Please repeat every line of the records below exactly, leaving the pictures out.

------------------------

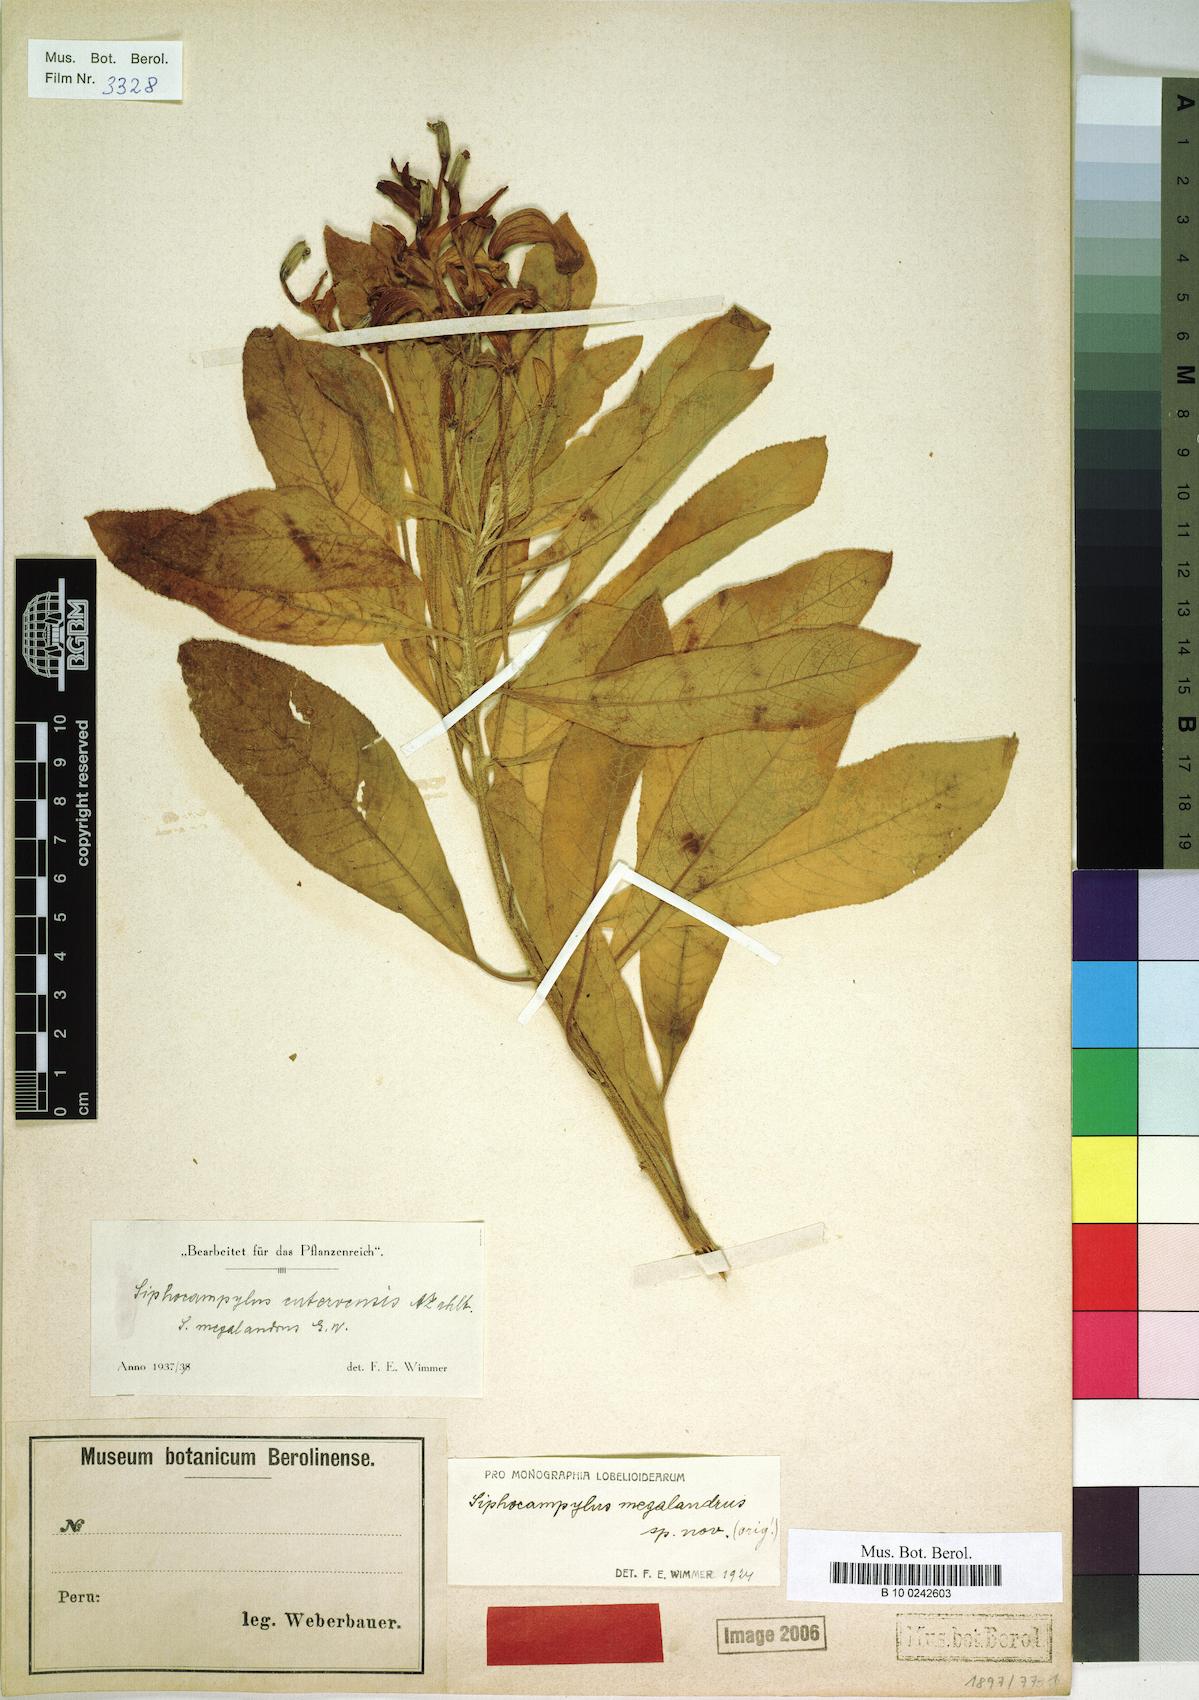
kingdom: Plantae
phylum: Tracheophyta
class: Magnoliopsida
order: Asterales
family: Campanulaceae
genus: Siphocampylus
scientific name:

------------------------

### FULL SOLUTION
kingdom: Plantae
phylum: Tracheophyta
class: Magnoliopsida
order: Asterales
family: Campanulaceae
genus: Siphocampylus
scientific name:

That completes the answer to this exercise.